TITLE: Learn Exceptions Later AUTHOR: Eugene Wallingford DATE: September 26, 2017 3:58 PM DESC: ----- BODY: Yesterday, I mentioned rewriting the rules for computing FIRST and FOLLOW sets using only "plain English". As I was refactoring my descriptions, I realized that one of the reasons students have difficulty with many textbook treatments of the algorithms is that the books give complete and correct definitions of the sets upfront. The presence of X := ε rules complicates the construction of both sets, but they are unnecessary to understanding the commonsense ideas that motivate the sets. Trying to deal with ε too soon can interfere with the students learning what they need to learn in order to eventually understand ε! When I left the ε rules out of my descriptions, I ended up with what I thought were an approachable set of rules:

The FIRST set of a terminal contains only the terminal itself.

To compute FIRST for a non-terminal X, find all of the grammar rules that have X on the lefthand side.

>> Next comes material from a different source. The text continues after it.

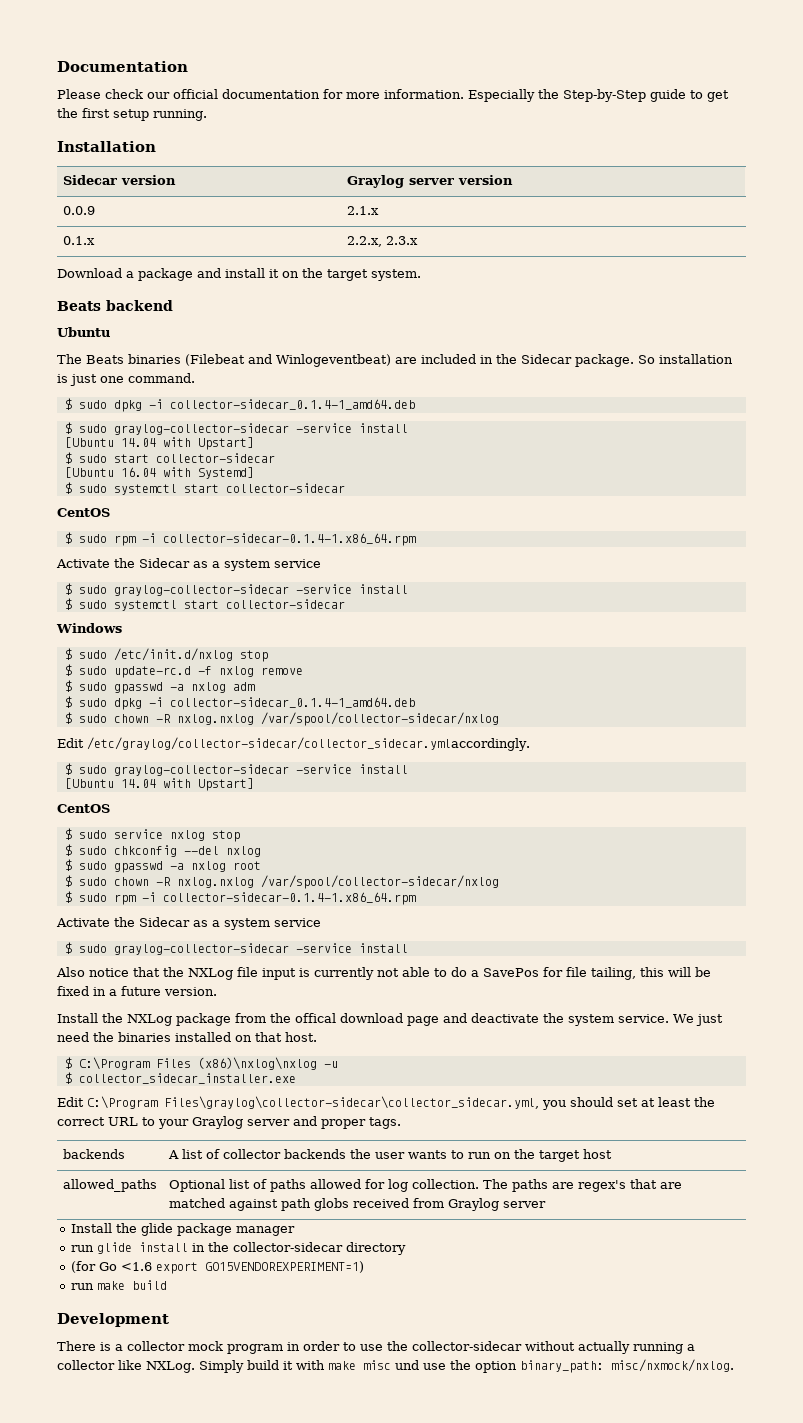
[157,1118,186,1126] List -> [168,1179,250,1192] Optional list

Add to FIRST(X) all of the items in the FIRST set of the first symbol of each righthand side.

The FOLLOW set of the start symbol contains the end-of-stream marker.

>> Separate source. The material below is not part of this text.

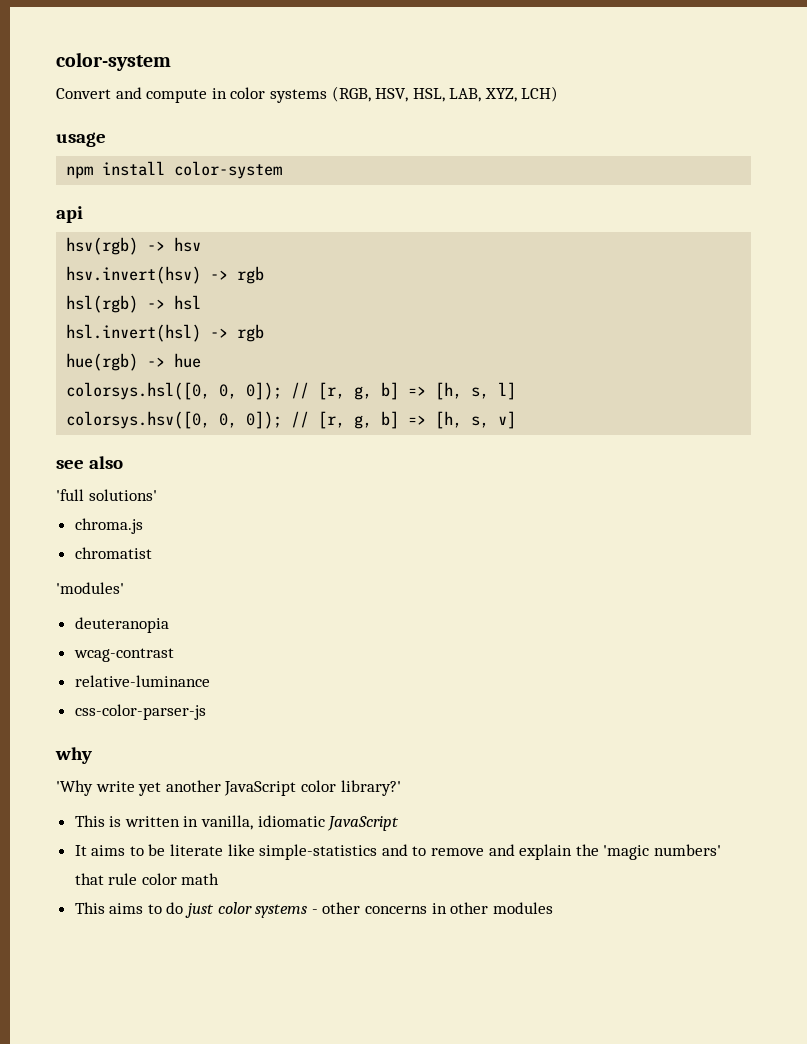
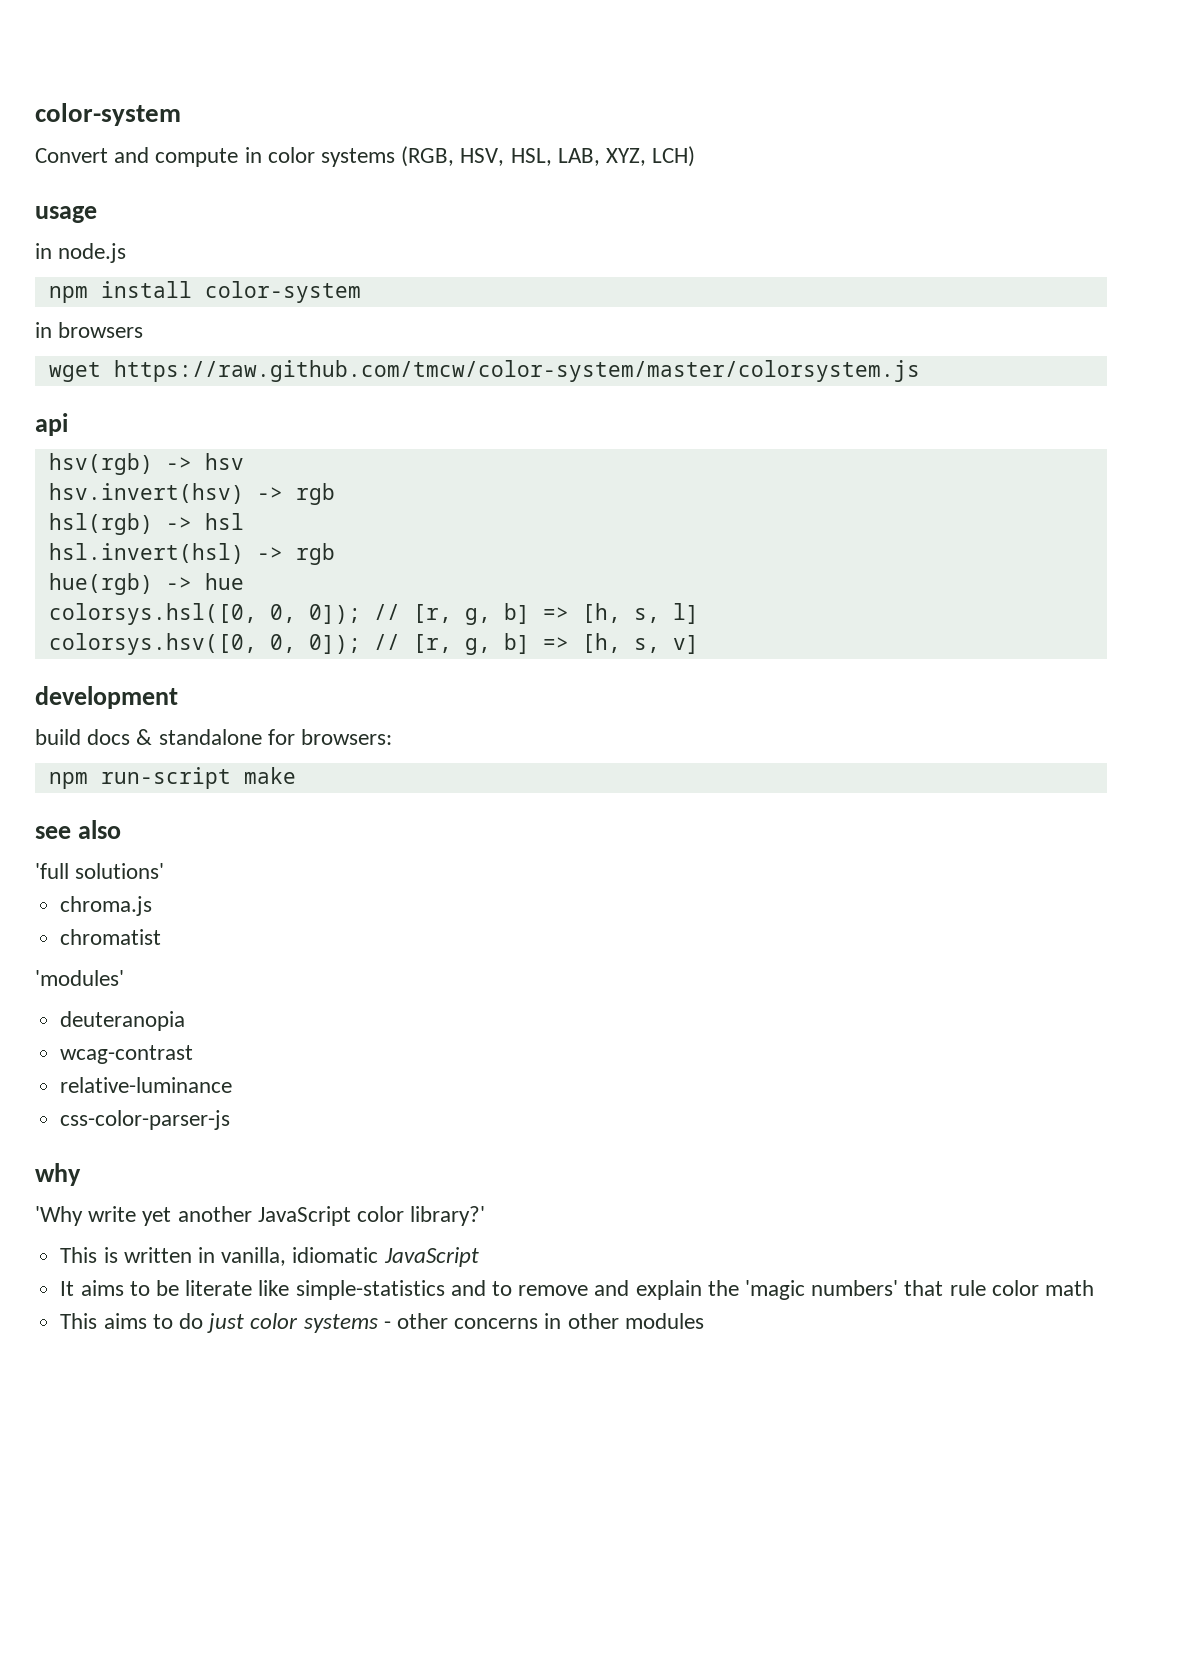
(106, 139) none -> [35,243,127,263] // in node.js
(283, 170) none -> [35,322,144,338] [48,360,920,382] // in browsers // wget https://raw.github.com/tmcw/color-system/master/colorsystem.js
(517, 420) none -> [35,686,178,709] [35,729,393,745] [48,767,296,789] // development // build docs & standalone for browsers: // npm run-script make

To compute FOLLOW for a non-terminal X, find all of the grammar rules that have X on the righthand side. If X is followed by a symbol in the rule, add to FOLLOW(X) all of the items in the FIRST set of that symbol. If X is the last symbol in the rule, add to FOLLOW(X) all of the items in the FOLLOW set of the symbol on the rule's lefthand side.

These rules are incomplete, but they have offsetting benefits. Each of these cases is easy to grok with a simple example or two. They also account for a big chunk of the work students need to do in constructing the sets for a typical grammar. As a result, they can get some practice building sets before diving into the gnarlier details ε, which affects both of the main rules above in a couple of ways. These seems like a two-fold application of the Concrete, Then Abstract pattern. The first is the standard form: we get to see and work with accessible concrete examples before formalizing the rules in mathematical notation. The second involves the nature of the problem itself. The rules above are the concrete manifestation of FIRST and FOLLOW sets; students can master them before considering the more abstract ε cases. The abstract cases are the ones that benefit most from using formal notation. I think this is an example of another pattern that works well when teaching. We might call it "Learn Exceptions Later", "Handle Exceptions Later", "Save Exceptions For Later", or even "Treat Exceptions as Exceptions". (Naming things is hard.) It is often possible to learn a substantial portion of an idea without considering exceptions at all, and doing so prepares students for learning the exceptions anyway. I guess I now have at least one idea for my next PLoP paper. Ironically, writing this post brings to mind a programming pattern that puts exceptions up top, which I learned during the summer Smalltalk taught me OOP. Instead of writing code like this:

    if normal_case(x) then
       // a bunch
       // of lines
       // of code
       // processing x
    else
       throw_an_error

you can write:

    if abnormal_case(x) then
       throw_an_error

    // a bunch
    // of lines
    // of code
    // processing x

This idiom brings the exceptional case to the top of the function and dispatches with it immediately. On the other hand, it also makes the normal case the main focus of the function, unindented and clear to the eye. It may look like this idiom violates the "Save Exceptions For Later" pattern, but code of this sort can be a natural outgrowth of following the pattern. First, we implement the function to do its normal business and makes sure that it handles all of the usual cases. Only then do we concern ourselves with the exceptional case, and we build it into the function with minimal disruption to the code. This pattern has served me well over the years, far beyond Smalltalk. -----